▶ [HOW TO COMPLETE THIS TASK]
Below are the records; copy each line in which "that" occurs.

START TASK MATERIAL

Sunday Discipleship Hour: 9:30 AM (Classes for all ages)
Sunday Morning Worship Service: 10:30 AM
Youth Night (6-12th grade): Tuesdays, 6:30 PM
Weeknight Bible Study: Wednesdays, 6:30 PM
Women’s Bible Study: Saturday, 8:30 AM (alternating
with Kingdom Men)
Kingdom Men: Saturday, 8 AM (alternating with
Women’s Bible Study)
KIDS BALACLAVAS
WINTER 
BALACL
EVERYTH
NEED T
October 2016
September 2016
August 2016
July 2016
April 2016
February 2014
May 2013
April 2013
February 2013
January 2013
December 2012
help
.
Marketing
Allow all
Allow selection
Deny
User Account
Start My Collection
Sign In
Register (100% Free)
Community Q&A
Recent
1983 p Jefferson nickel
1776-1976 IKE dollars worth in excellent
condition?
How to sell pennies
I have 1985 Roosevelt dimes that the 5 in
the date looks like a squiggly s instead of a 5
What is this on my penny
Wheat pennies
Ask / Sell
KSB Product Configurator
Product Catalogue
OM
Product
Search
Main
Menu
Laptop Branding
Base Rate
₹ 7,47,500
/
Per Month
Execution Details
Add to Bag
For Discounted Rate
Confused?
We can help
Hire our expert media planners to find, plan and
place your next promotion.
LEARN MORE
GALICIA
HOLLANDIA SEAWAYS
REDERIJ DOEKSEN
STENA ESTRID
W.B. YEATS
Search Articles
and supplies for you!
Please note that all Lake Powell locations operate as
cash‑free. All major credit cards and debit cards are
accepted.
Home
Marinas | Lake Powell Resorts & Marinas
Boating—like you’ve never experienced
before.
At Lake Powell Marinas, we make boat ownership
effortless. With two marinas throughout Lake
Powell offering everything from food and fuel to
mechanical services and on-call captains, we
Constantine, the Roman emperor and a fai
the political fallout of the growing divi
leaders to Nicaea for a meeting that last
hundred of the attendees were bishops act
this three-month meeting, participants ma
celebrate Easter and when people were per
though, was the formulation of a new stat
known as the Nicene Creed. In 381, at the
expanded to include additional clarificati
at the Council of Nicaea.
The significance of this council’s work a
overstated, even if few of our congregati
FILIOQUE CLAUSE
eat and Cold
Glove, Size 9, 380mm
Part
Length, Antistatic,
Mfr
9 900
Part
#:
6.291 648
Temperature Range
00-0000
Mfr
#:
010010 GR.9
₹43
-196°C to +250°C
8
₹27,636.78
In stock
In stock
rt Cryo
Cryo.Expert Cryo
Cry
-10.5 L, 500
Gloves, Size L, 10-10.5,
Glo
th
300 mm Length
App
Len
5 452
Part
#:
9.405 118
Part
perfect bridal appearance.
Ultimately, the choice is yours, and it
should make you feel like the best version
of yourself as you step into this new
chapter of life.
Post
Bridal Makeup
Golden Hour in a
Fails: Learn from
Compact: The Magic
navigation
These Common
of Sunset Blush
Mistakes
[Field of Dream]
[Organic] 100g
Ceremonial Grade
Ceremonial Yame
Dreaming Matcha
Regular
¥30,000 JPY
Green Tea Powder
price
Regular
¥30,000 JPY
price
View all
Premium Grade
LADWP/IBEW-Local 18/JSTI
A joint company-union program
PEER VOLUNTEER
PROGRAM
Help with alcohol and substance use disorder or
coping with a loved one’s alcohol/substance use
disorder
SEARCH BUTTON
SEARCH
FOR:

END TASK MATERIAL

▶ [ANSWER SPACE]
I have 1985 Roosevelt dimes that the 5 in
Please note that all Lake Powell locations operate as
leaders to Nicaea for a meeting that last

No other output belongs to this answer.